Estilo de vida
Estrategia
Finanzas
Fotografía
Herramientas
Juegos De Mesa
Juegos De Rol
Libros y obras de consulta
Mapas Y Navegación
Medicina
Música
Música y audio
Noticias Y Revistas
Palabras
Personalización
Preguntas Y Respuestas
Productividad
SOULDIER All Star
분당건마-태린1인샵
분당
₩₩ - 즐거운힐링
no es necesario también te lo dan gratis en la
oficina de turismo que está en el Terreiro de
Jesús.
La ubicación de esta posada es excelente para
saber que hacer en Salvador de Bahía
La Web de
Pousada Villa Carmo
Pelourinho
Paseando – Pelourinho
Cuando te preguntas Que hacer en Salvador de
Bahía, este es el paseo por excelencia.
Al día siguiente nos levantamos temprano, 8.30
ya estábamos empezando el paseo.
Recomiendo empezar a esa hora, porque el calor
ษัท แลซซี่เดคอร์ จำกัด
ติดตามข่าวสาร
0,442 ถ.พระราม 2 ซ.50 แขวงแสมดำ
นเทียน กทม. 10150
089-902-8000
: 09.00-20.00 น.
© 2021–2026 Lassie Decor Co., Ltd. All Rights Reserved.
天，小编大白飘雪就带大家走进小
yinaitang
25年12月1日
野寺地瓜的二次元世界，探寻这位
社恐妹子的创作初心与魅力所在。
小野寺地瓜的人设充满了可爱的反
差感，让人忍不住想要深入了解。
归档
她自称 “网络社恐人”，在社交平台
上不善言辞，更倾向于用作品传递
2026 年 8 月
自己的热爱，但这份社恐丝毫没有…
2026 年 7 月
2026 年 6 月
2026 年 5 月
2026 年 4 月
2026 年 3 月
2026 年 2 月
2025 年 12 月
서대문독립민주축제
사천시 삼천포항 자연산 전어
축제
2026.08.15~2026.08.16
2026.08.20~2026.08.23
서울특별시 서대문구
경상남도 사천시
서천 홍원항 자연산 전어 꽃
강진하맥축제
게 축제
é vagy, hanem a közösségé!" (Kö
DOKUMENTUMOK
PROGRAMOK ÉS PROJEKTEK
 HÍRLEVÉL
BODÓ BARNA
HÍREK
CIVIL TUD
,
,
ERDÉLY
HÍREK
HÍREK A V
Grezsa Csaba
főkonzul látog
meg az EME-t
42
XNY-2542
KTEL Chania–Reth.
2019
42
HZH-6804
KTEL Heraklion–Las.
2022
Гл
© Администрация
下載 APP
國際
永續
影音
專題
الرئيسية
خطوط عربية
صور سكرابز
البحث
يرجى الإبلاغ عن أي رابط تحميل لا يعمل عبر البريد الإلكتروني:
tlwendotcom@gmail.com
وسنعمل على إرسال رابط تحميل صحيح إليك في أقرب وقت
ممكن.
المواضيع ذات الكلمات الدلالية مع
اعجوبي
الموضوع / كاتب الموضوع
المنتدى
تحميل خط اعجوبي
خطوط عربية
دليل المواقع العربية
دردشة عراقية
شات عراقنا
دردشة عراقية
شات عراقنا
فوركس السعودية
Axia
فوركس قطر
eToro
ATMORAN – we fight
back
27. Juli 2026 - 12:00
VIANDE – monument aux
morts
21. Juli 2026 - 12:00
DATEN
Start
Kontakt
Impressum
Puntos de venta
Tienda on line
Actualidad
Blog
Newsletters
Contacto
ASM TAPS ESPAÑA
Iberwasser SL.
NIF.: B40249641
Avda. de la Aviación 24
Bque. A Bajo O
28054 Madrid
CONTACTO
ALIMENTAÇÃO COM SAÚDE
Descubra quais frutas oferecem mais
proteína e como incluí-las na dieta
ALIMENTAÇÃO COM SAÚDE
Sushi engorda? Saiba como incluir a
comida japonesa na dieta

About this task →
The answer must be all of the entries, restated exactly.

Solution →
Estilo de vida
Estrategia
Finanzas
Fotografía
Herramientas
Juegos De Mesa
Juegos De Rol
Libros y obras de consulta
Mapas Y Navegación
Medicina
Música
Música y audio
Noticias Y Revistas
Palabras
Personalización
Preguntas Y Respuestas
Productividad
SOULDIER All Star
분당건마-태린1인샵
분당
₩₩ - 즐거운힐링
no es necesario también te lo dan gratis en la
oficina de turismo que está en el Terreiro de
Jesús.
La ubicación de esta posada es excelente para
saber que hacer en Salvador de Bahía
La Web de
Pousada Villa Carmo
Pelourinho
Paseando – Pelourinho
Cuando te preguntas Que hacer en Salvador de
Bahía, este es el paseo por excelencia.
Al día siguiente nos levantamos temprano, 8.30
ya estábamos empezando el paseo.
Recomiendo empezar a esa hora, porque el calor
ษัท แลซซี่เดคอร์ จำกัด
ติดตามข่าวสาร
0,442 ถ.พระราม 2 ซ.50 แขวงแสมดำ
นเทียน กทม. 10150
089-902-8000
: 09.00-20.00 น.
© 2021–2026 Lassie Decor Co., Ltd. All Rights Reserved.
天，小编大白飘雪就带大家走进小
yinaitang
25年12月1日
野寺地瓜的二次元世界，探寻这位
社恐妹子的创作初心与魅力所在。
小野寺地瓜的人设充满了可爱的反
差感，让人忍不住想要深入了解。
归档
她自称 “网络社恐人”，在社交平台
上不善言辞，更倾向于用作品传递
2026 年 8 月
自己的热爱，但这份社恐丝毫没有…
2026 年 7 月
2026 年 6 月
2026 年 5 月
2026 年 4 月
2026 年 3 月
2026 年 2 月
2025 年 12 月
서대문독립민주축제
사천시 삼천포항 자연산 전어
축제
2026.08.15~2026.08.16
2026.08.20~2026.08.23
서울특별시 서대문구
경상남도 사천시
서천 홍원항 자연산 전어 꽃
강진하맥축제
게 축제
é vagy, hanem a közösségé!" (Kö
DOKUMENTUMOK
PROGRAMOK ÉS PROJEKTEK
 HÍRLEVÉL
BODÓ BARNA
HÍREK
CIVIL TUD
,
,
ERDÉLY
HÍREK
HÍREK A V
Grezsa Csaba
főkonzul látog
meg az EME-t
42
XNY-2542
KTEL Chania–Reth.
2019
42
HZH-6804
KTEL Heraklion–Las.
2022
Гл
© Администрация
下載 APP
國際
永續
影音
專題
الرئيسية
خطوط عربية
صور سكرابز
البحث
يرجى الإبلاغ عن أي رابط تحميل لا يعمل عبر البريد الإلكتروني:
tlwendotcom@gmail.com
وسنعمل على إرسال رابط تحميل صحيح إليك في أقرب وقت
ممكن.
المواضيع ذات الكلمات الدلالية مع
اعجوبي
الموضوع / كاتب الموضوع
المنتدى
تحميل خط اعجوبي
خطوط عربية
دليل المواقع العربية
دردشة عراقية
شات عراقنا
دردشة عراقية
شات عراقنا
فوركس السعودية
Axia
فوركس قطر
eToro
ATMORAN – we fight
back
27. Juli 2026 - 12:00
VIANDE – monument aux
morts
21. Juli 2026 - 12:00
DATEN
Start
Kontakt
Impressum
Puntos de venta
Tienda on line
Actualidad
Blog
Newsletters
Contacto
ASM TAPS ESPAÑA
Iberwasser SL.
NIF.: B40249641
Avda. de la Aviación 24
Bque. A Bajo O
28054 Madrid
CONTACTO
ALIMENTAÇÃO COM SAÚDE
Descubra quais frutas oferecem mais
proteína e como incluí-las na dieta
ALIMENTAÇÃO COM SAÚDE
Sushi engorda? Saiba como incluir a
comida japonesa na dieta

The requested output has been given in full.